Currently in python you know that you're holding either raw bytes, or something that can be successfully serialised to utf8. With your proposed solution you'll find out which one it is when you try to encode it.
It's the difference between easier to debug: "you asked me to read a value here, but your assumptions about the encoding don't match reality" exception and the hard to debug: "I did a lot of processing; you thought this thing is a valid text, but it isn't; have fun tracking down how it got here in the first place" exception.
Python 3: We have two things that are ALMOST the same, and which if we'd done it correctly, could have been converted just by changing what we're willing to call it (in the "downgrade" direction; or also verifying if you want to achieve what I hate that Python 3 is forcing on programmers).
Proposed "string like" Object: __IF__ you want to turn on debugging, sure, force it to validate assumptions at runtime/compile time. Otherwise call verify() when you're willing to handle that being some result indicating "we have a problem".
Maybe the verify() call returns the byte-access-offset of the first non-conforming sequence.
I think we've got a fundamental disagreement here. I don't believe they're similar at all. They just happened to get confused a lot in the past when it didn't matter that much.
Which "solution" was that? Your comment suggesting that len() should be the length in bytes of a UTF-8 representation of the string?
That would be a terrible thing for people who work with strings as strings, and would essentially tell such people -- who make up a lot of Python's user base! -- "go use something else, this language is only for sysadmins to write Unix utilities now".
No, the one that re-unifies the sequences of bytes that might be "strings" under one container object which has fields indicating what kind of format it is and automatic coercion methods for common types.

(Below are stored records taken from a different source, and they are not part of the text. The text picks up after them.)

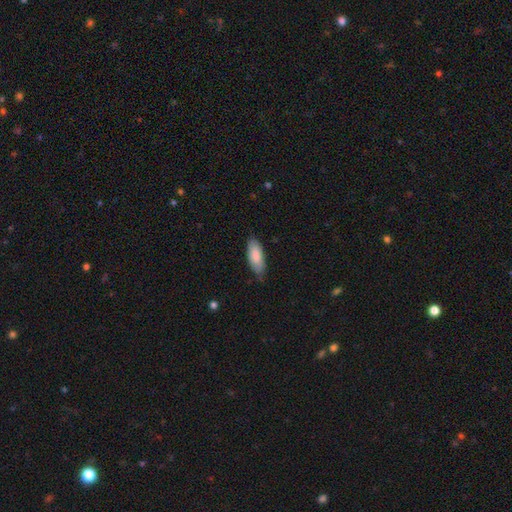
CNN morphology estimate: The model was most divided on "merging": none: 77%, minor disturbance: 19%, major disturbance: 3%, merger: 1%. More confident: smooth or featured — smooth (82%); how rounded — in between (81%).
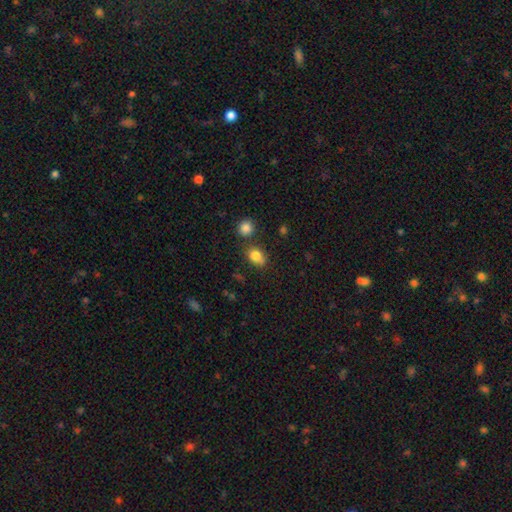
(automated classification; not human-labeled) Morphology: type=smooth (82%); roundness=in between (67%); merging=none (66%).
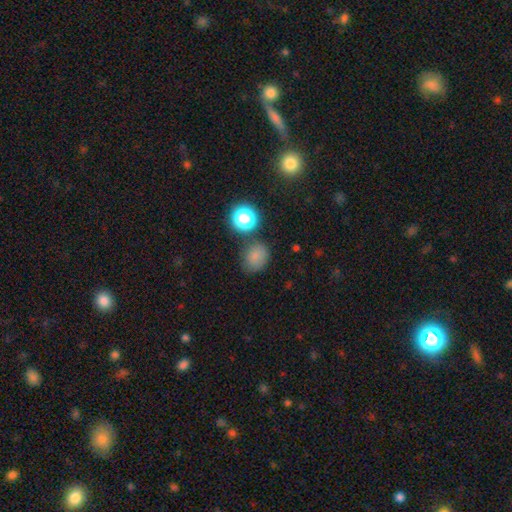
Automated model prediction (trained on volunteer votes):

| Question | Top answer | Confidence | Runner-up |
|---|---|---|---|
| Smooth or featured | smooth | 75% | star or artifact (17%) |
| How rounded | round | 62% | in between (37%) |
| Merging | none | 69% | minor disturbance (18%) |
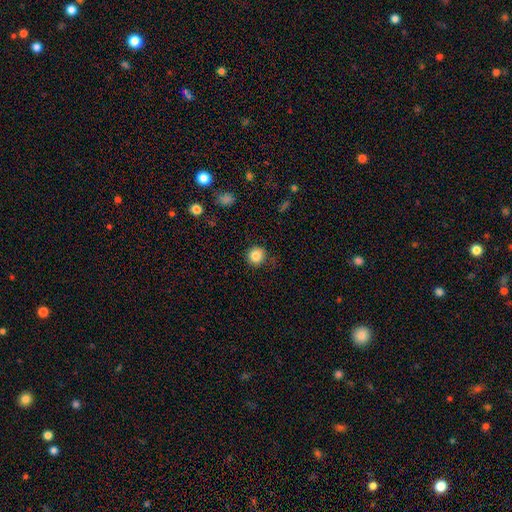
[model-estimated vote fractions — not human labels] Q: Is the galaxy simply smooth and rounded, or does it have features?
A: smooth — 85%.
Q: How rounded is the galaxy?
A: round — 92%.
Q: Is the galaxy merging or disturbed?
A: none — 85%.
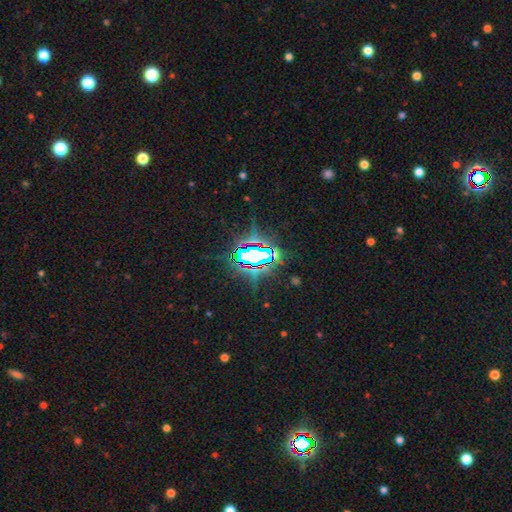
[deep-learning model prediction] Smooth or featured?
  - star or artifact: 76% *
  - smooth: 12%
  - featured or disk: 12%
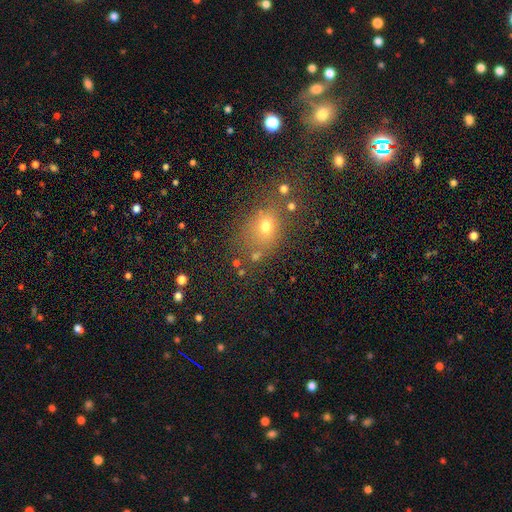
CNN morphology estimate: Smooth or featured? smooth (63%)
How rounded? round (54%)
Merging? none (63%)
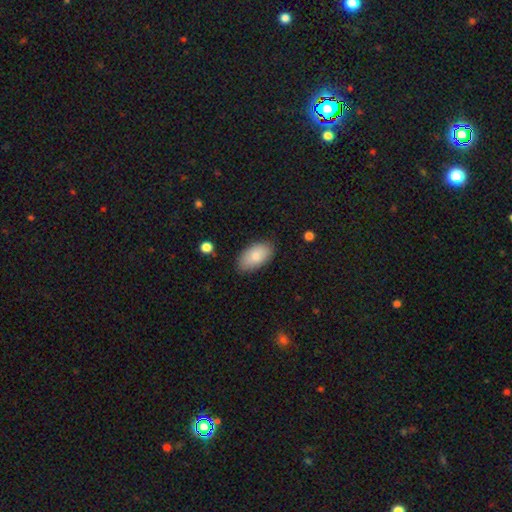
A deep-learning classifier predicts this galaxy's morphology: type=smooth (83%); roundness=in between (95%); merging=none (82%).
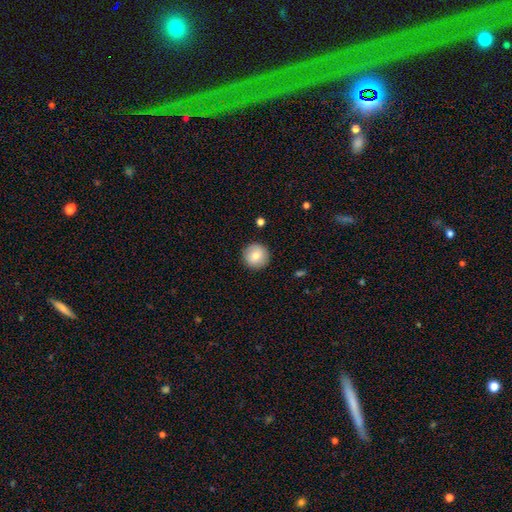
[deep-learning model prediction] Smooth or featured? Predicted: smooth (p=0.82). How rounded? Predicted: round (p=0.96). Merging? Predicted: none (p=0.91).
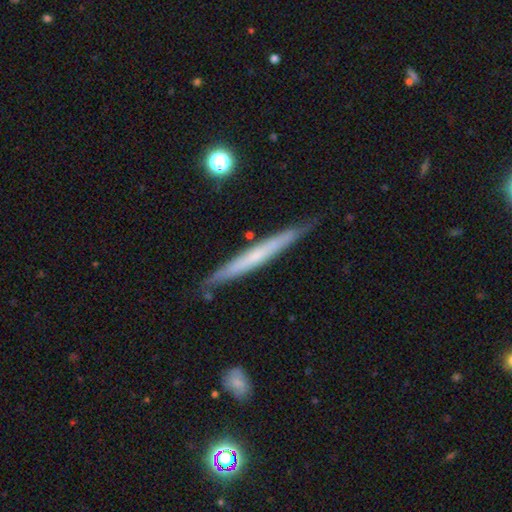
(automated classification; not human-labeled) This appears to be a featured or disk galaxy (51%) viewed edge-on (95%). Merging: none (84%).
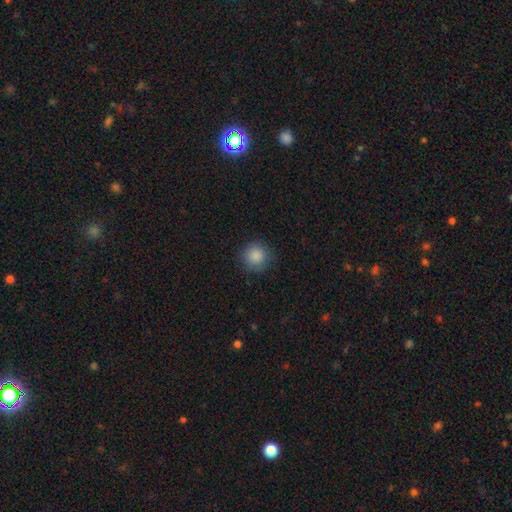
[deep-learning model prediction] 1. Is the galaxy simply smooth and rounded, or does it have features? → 88% smooth, 9% star or artifact, 4% featured or disk.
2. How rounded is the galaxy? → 94% round, 5% in between, 1% cigar-shaped.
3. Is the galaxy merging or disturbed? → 87% none, 9% minor disturbance, 3% major disturbance, 1% merger.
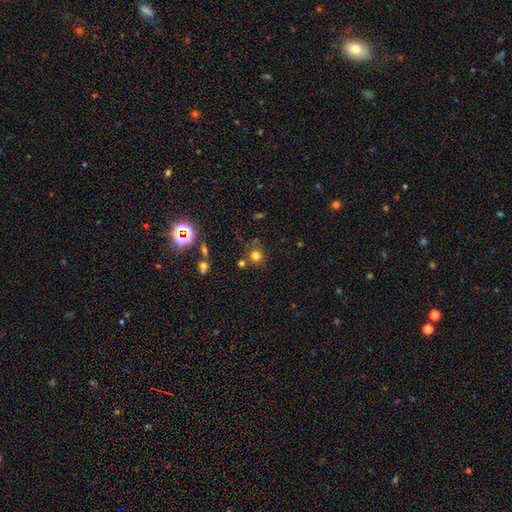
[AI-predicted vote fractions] This appears to be a smooth galaxy with no disk features (74%) that is round (89%). Merging: none (72%).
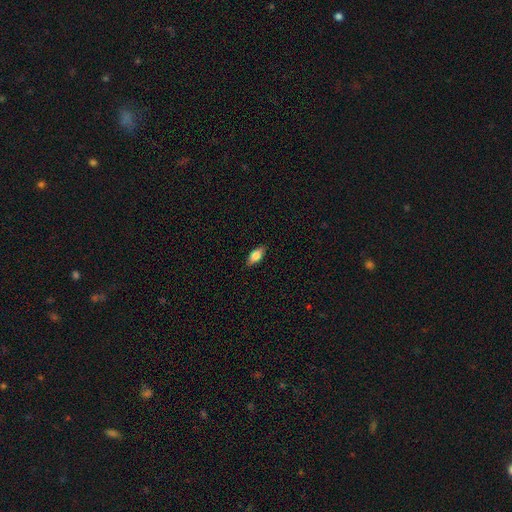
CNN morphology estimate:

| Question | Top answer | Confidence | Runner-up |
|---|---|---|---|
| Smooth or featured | smooth | 80% | featured or disk (14%) |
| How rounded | in between | 86% | cigar-shaped (10%) |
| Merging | none | 87% | minor disturbance (10%) |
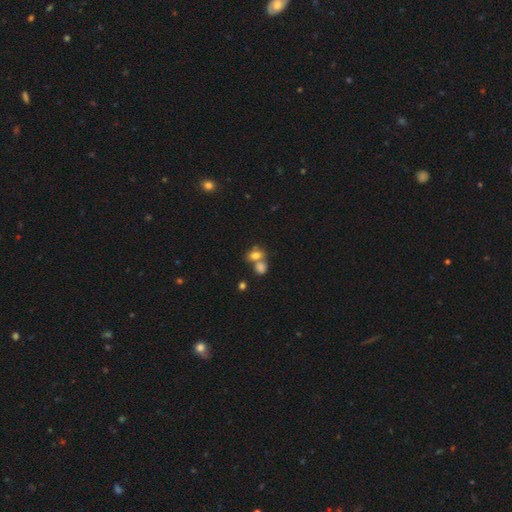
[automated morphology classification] Overall: smooth (75%). How rounded: in between (59%; round 39%). Merging: merger (51%; none 34%).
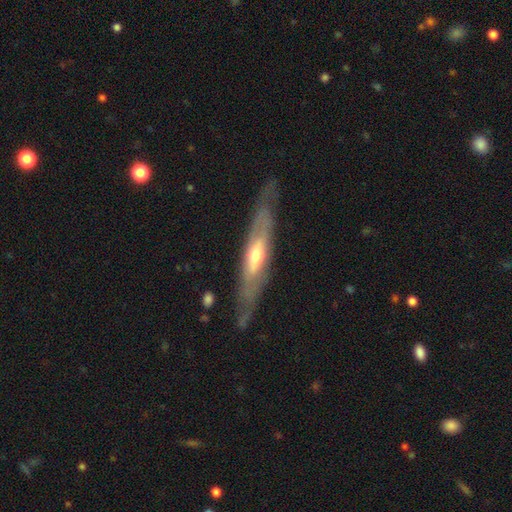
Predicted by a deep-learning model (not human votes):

Pretending that strings and sequences of bytes are identical and interchangeable is fundamentally flawed. The only reason people were able to get away with it for as long as they did was because of immense pain inflicted on the rest of the Python programming community.
If you require an eternally frozen implementation of Python 2's behavior in order to get your work done, you can download the source and keep it around as long as you like. Nobody else has an obligation to support you or hold back the rest of the world in order to suit your use case in your preferred way.